# Swollen phone battery



## Danny McG (Oct 18, 2017)

My wife had this basic Alba (from Argos) smartphone in early 2016. 
This was got as a short term replacement until she bought a high spec one again.
After a few week she dropped it and made a big crack in the screen but it still worked OK.

Then new and pricey replacement  was got so this Alba was put into the 'odds n ends' drawer.
Tonight I unearthed it while searching for a charger lead, I noticed the back wasn't on so tried to refit it. No chance!
The battery had swollen alarmingly and very bloated in the middle.

Binned immediately, however I'm curious about it, what would cause such a thing to happen to an unused and almost chargeless battery?


----------



## Jo Zebedee (Oct 18, 2017)

Hasn't this been happening to the new Apple phone too?


----------



## Danny McG (Oct 18, 2017)

Don't know. Off I go on a trip to the bewildering world of Google to see what can be seen  

Edit: back from Google and it seems like it is indeed happening

iPhone 8 Plus: Apple looking into reports of batteries bursting out of phones


----------



## tinkerdan (Oct 18, 2017)

I have to work with various batteries every day at my job. I'm not an expert by any means. However; most lithium batteries seem to have a large number of similar characteristics that are often frightening and sometimes puzzling and other times disappointing.

- **EXTRACTED MATERIAL**
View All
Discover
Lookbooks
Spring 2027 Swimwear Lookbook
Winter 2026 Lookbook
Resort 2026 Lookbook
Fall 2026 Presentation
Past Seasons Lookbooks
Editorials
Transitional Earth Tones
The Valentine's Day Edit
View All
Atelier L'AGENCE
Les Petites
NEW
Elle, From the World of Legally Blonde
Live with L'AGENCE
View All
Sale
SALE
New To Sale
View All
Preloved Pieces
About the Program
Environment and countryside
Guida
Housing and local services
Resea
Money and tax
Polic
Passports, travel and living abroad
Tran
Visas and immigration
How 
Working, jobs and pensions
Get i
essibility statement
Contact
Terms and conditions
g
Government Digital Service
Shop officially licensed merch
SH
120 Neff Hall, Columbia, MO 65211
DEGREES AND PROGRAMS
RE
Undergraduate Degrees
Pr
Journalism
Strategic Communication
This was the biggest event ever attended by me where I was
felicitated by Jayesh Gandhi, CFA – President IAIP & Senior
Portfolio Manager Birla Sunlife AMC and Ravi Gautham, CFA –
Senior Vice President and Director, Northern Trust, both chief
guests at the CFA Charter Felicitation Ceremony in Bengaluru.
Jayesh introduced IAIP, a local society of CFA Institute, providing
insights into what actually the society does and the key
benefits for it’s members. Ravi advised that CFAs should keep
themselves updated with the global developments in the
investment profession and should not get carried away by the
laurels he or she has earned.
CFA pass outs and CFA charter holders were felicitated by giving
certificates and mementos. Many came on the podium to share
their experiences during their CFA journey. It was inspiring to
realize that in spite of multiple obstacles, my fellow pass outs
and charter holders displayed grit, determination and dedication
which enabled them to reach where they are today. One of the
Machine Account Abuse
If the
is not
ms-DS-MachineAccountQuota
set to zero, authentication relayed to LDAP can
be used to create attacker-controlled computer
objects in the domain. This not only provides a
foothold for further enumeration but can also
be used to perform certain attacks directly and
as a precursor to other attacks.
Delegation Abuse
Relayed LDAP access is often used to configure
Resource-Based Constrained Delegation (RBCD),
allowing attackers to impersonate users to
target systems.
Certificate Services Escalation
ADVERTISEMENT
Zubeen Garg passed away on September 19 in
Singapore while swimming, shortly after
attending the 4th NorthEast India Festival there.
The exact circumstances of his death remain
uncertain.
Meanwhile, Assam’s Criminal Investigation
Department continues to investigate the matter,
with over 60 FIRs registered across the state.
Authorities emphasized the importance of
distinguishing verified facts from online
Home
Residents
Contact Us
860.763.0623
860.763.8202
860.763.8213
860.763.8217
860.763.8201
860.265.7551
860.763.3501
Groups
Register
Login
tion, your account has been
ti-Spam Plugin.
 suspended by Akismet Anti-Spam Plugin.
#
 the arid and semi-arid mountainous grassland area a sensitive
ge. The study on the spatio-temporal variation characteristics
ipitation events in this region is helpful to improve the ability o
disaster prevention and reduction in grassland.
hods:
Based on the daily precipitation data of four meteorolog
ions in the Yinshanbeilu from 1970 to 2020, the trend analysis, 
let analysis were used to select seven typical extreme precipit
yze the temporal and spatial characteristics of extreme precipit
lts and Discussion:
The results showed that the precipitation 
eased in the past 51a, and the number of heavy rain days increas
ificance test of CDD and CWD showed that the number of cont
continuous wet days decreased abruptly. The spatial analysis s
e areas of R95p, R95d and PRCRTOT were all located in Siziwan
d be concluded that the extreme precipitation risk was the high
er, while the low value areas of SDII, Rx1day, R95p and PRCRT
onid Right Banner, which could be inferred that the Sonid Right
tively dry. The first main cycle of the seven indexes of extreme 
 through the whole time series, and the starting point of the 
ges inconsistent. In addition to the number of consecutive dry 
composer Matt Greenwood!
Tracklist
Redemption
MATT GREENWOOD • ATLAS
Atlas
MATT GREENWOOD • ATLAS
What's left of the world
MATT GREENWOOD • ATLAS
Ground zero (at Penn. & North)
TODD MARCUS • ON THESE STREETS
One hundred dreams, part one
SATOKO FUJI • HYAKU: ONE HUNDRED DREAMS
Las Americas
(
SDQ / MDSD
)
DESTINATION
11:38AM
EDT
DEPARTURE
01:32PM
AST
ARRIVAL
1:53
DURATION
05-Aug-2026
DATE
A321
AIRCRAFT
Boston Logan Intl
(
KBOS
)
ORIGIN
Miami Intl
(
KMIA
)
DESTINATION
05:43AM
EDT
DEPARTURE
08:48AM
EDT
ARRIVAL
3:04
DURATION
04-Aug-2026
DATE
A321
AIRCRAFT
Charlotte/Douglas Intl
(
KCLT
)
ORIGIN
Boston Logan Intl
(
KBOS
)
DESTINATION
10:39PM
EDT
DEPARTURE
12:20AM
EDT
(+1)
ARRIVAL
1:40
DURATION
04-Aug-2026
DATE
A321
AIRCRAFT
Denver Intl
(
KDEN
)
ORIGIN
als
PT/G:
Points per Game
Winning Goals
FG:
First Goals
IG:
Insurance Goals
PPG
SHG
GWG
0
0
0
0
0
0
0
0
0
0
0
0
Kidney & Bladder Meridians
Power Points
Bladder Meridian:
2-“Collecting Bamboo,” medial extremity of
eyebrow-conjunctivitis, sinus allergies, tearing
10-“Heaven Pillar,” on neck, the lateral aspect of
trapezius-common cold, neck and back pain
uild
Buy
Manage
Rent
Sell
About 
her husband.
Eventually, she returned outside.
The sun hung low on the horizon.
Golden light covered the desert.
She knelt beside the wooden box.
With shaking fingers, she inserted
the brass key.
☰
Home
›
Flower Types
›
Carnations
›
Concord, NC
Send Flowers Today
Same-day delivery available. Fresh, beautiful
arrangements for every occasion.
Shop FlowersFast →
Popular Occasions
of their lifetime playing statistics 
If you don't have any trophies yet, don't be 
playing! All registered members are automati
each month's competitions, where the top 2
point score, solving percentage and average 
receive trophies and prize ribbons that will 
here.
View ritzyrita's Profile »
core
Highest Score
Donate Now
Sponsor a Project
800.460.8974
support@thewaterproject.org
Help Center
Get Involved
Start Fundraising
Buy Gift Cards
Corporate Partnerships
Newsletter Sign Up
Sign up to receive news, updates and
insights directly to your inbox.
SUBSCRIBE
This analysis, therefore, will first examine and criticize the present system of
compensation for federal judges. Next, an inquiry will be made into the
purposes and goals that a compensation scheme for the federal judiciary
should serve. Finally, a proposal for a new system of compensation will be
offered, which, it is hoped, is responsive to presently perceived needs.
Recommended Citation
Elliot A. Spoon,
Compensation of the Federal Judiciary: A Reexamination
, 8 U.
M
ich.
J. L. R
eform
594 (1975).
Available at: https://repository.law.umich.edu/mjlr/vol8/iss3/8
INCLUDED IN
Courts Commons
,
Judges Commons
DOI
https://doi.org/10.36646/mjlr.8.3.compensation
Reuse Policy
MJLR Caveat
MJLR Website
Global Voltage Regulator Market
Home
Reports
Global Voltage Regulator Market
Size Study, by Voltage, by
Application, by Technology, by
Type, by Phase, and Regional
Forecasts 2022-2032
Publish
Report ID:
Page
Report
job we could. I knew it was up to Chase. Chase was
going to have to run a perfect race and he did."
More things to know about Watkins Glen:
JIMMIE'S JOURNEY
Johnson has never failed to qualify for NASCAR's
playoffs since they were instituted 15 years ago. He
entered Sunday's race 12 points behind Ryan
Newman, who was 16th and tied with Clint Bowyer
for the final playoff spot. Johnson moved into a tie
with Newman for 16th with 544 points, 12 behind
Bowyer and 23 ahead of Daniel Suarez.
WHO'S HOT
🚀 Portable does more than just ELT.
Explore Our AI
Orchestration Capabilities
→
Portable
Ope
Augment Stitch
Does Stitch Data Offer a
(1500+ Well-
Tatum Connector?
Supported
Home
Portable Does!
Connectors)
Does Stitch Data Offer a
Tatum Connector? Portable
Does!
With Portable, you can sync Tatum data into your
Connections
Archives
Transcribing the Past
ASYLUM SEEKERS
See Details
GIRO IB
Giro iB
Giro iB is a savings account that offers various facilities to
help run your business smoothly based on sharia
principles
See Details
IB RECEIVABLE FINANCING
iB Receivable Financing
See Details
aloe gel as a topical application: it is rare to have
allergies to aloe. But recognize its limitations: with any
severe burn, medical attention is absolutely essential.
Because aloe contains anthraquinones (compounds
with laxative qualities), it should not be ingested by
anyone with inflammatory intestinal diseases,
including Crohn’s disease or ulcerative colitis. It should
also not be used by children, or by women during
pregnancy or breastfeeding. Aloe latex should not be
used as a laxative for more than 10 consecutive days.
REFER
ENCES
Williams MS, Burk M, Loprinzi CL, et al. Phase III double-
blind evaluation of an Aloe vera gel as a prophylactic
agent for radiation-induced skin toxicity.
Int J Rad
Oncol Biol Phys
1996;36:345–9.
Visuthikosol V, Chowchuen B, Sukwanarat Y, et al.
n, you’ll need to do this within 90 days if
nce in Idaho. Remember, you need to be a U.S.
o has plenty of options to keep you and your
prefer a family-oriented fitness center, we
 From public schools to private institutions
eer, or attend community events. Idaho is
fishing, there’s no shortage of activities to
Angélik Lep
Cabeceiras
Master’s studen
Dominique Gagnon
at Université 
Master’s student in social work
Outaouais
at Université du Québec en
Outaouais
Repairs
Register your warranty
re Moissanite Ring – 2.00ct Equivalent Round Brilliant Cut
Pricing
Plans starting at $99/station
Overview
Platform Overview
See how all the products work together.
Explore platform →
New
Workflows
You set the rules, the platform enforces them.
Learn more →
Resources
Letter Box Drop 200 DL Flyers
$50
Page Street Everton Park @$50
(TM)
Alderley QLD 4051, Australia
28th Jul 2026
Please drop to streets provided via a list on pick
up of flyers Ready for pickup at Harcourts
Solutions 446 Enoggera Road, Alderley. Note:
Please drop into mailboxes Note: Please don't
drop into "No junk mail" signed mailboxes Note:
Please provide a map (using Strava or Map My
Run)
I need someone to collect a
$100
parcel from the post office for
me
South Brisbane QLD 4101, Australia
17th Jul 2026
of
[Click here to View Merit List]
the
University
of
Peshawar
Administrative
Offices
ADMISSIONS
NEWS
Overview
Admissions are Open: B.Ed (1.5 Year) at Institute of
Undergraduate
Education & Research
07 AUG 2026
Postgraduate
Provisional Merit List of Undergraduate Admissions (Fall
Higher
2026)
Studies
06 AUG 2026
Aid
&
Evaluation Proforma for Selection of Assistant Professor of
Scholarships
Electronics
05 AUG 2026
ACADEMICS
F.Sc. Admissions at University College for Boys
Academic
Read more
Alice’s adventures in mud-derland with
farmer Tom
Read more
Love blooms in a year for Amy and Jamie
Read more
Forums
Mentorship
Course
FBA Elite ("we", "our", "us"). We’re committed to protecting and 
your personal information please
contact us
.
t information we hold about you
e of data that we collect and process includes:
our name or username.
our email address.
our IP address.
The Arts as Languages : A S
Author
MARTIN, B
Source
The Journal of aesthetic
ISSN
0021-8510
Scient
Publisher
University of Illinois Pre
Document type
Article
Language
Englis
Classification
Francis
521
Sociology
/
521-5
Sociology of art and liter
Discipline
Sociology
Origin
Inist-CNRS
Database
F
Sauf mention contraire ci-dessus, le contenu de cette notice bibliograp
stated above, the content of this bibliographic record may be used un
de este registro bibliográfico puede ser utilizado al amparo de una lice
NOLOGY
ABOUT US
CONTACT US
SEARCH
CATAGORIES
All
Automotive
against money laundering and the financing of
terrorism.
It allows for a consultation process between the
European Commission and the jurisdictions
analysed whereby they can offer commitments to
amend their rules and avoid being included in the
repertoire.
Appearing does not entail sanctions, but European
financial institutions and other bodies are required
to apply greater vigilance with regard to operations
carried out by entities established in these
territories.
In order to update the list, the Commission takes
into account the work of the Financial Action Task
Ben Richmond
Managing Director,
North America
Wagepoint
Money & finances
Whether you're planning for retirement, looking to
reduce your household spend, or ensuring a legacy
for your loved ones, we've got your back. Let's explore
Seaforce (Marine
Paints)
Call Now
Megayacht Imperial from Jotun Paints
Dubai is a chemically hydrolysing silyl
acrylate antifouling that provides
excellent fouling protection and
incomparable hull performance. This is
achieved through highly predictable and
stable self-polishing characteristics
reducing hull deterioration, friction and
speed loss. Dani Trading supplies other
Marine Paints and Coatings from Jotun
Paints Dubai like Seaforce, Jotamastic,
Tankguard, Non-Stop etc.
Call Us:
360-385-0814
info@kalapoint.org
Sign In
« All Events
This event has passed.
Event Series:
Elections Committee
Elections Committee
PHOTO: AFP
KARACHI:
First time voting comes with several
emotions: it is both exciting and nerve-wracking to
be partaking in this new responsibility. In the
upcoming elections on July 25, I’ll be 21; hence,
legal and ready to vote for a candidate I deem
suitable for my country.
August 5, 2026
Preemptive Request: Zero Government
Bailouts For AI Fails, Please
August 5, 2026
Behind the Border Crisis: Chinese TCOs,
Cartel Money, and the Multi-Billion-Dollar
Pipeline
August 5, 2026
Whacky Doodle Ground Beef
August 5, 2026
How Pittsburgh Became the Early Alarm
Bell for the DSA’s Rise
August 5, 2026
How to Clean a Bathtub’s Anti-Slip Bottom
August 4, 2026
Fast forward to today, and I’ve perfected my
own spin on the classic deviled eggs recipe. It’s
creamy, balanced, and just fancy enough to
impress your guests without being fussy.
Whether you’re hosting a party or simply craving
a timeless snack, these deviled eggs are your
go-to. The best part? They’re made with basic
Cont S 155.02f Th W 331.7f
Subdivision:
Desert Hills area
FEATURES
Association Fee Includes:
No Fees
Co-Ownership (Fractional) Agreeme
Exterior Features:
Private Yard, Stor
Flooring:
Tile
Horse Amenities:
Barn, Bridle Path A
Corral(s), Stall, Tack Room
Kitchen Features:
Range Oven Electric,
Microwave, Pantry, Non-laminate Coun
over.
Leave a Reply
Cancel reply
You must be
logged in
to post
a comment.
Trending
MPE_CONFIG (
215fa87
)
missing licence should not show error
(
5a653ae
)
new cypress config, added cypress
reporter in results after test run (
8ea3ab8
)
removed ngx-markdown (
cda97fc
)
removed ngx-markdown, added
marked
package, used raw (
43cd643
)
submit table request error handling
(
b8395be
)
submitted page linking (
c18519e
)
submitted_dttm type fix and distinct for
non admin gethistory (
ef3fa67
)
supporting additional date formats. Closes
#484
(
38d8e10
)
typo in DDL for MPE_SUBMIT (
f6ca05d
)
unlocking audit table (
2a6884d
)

- **TASKS AND EXERCISES**
A – In the swollen phone battery thread, which store was the basic Alba smartphone from?
B – Translate this sentence from the swollen phone battery thread into Spanish: "I have to work with various batteries every day at my job."

- **TASK RESULTS**
A – Argos.

B – Tengo que trabajar con varias baterías todos los días en mi trabajo.